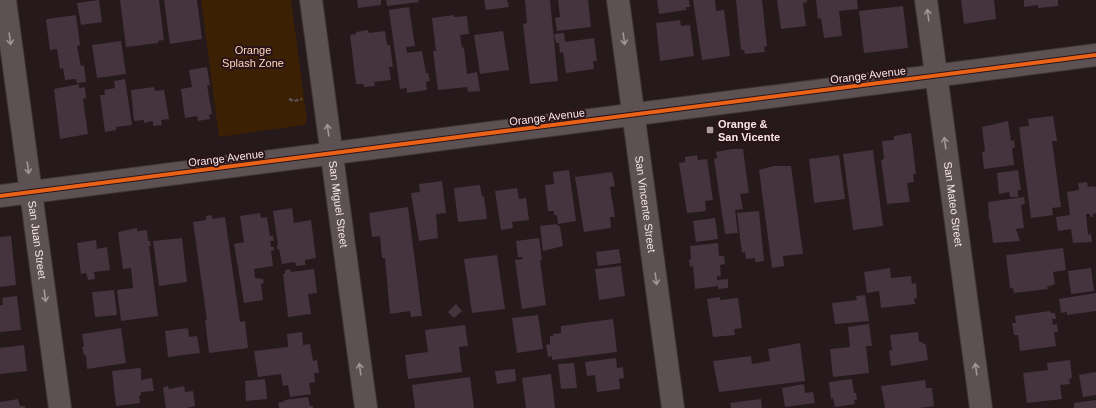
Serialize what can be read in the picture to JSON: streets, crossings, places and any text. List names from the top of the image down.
{
  "streets": {
    "street": [
      "Orange Avenue",
      "San Miguel Street",
      "San Vincente Street",
      "San Mateo Street",
      "San Juan Street"
    ]
  },
  "crossings": [
    ["Orange Avenue", "San Miguel Street"],
    ["Orange Avenue", "San Vincente Street"],
    ["Orange Avenue", "San Mateo Street"],
    ["Orange Avenue", "San Juan Street"]
  ],
  "one_way": [
    "San Miguel Street",
    "San Vincente Street",
    "San Mateo Street",
    "San Juan Street"
  ],
  "parks": ["Orange Splash Zone"],
  "places": {
    "transit": ["Orange & San Vicente"]
  }
}
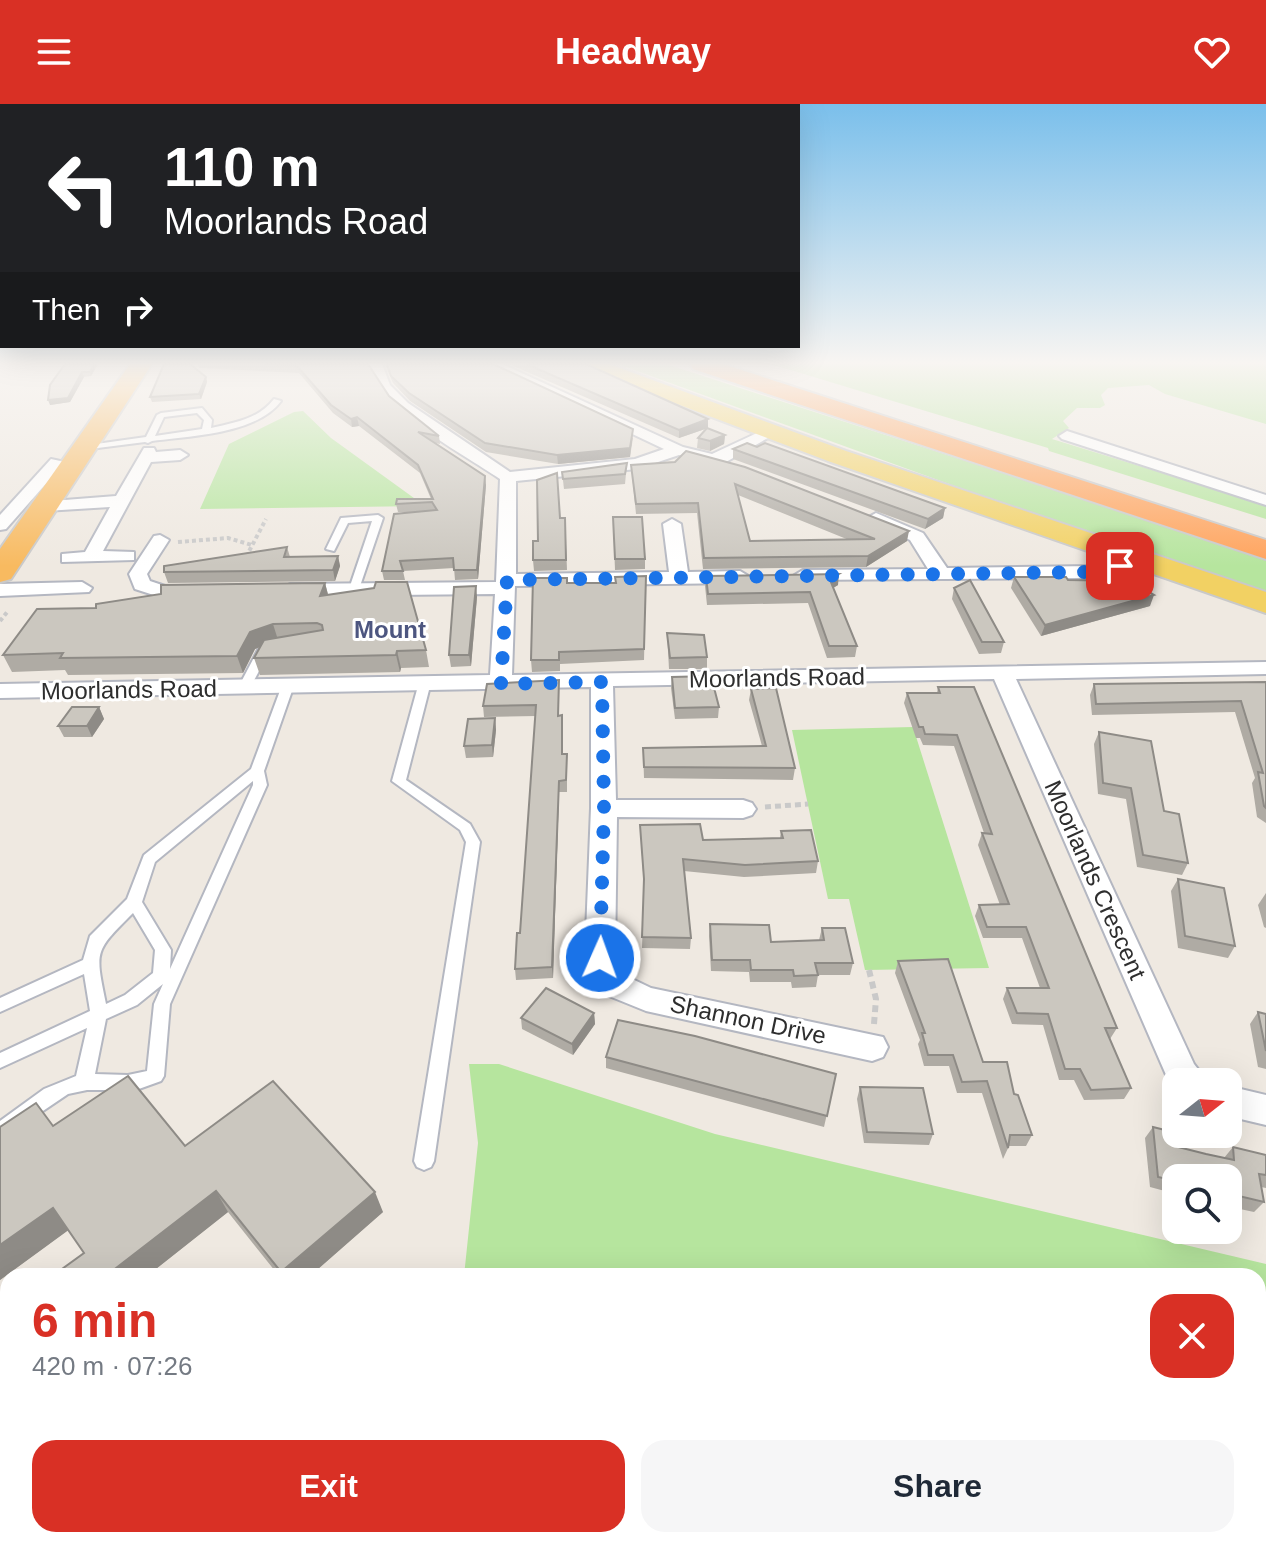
- - -
▶ **EXERCISE OBJECTIVE**: Reproduce the preceding material exactly, skipping pictures.

▶ **REPLY**:
Serialize what can be read in the picture to JSON: streets, crossings, places and any text. List names from the top of the image down.
{
  "streets": {
    "street": [
      "Orange Avenue",
      "San Miguel Street",
      "San Vincente Street",
      "San Mateo Street",
      "San Juan Street"
    ]
  },
  "crossings": [
    ["Orange Avenue", "San Miguel Street"],
    ["Orange Avenue", "San Vincente Street"],
    ["Orange Avenue", "San Mateo Street"],
    ["Orange Avenue", "San Juan Street"]
  ],
  "one_way": [
    "San Miguel Street",
    "San Vincente Street",
    "San Mateo Street",
    "San Juan Street"
  ],
  "parks": ["Orange Splash Zone"],
  "places": {
    "transit": ["Orange & San Vicente"]
  }
}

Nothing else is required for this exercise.